In a normal age, we wouldn’t have to guess what Iowa’s depth chart would look like in late September because they’d already be 3-0, and the majority of the fanbase would be clamoring for the backup quarterback to see more playing time. We’re not in a normal age, though, and as the announcement that the Big Ten is set to resume play only came last week, everyone has a lot of catching up to do.
The Hawkeyes lost a lot of talent and leadership this offseason. First and foremost, they lost a three-year starter at quarterback in Nate Stanley.
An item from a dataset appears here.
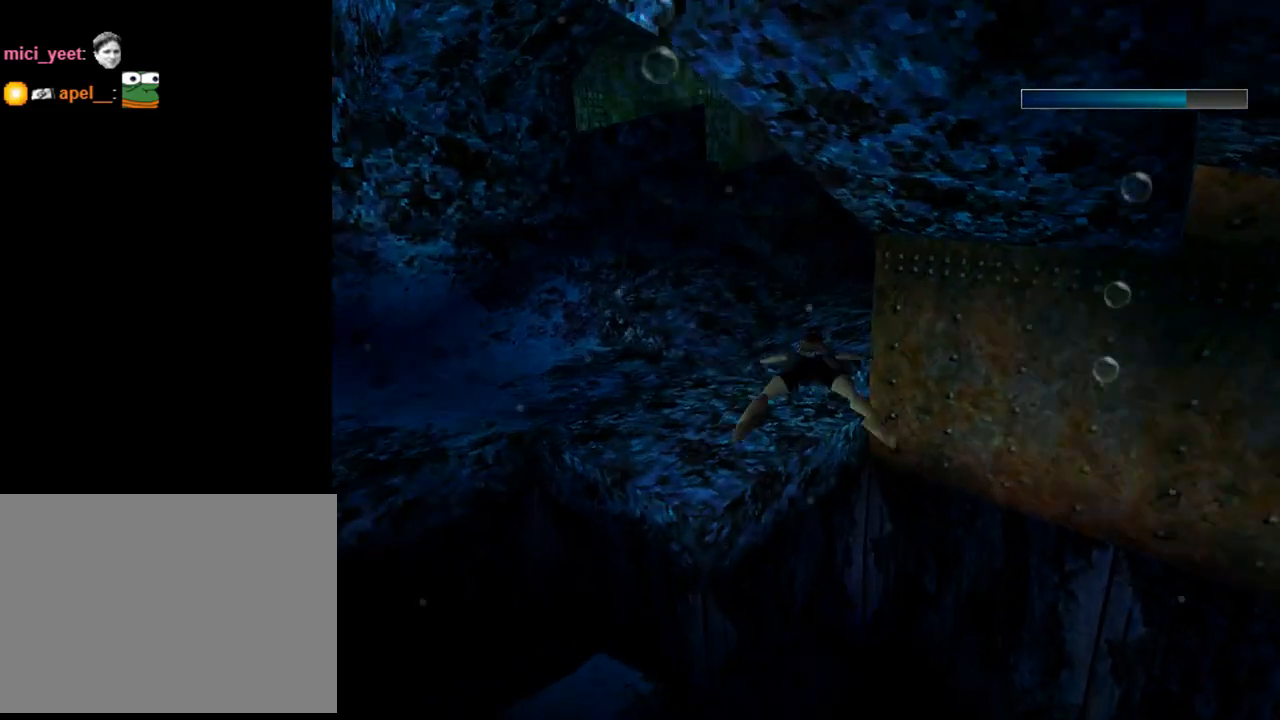
{"buttons": [], "left_stick": "center", "events": []}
Several senior role players on offense including Brady Ross, tight end Nate Wieting, left guard Landan Paulsen and his brother Levi graduated. Junior right guard Tristan Wirfs made the wise decision to forego his senior season and was selected in the first round of the NFL Draft by the Tampa Bay Buccaneers.
On defense, both starting tackles, Cedrick Lattimore and Brady Reiff, aged out. End A.J. Epenesa and safety Geno Stone declared for the NFL Draft early and middle linebacker Kristian Welch and cornerback Michael Ojemudia graduated. Somehow, Iowa went from having two punters to having no punters as Michael Sleep-Dalton and Colten Rastetter graduated as well.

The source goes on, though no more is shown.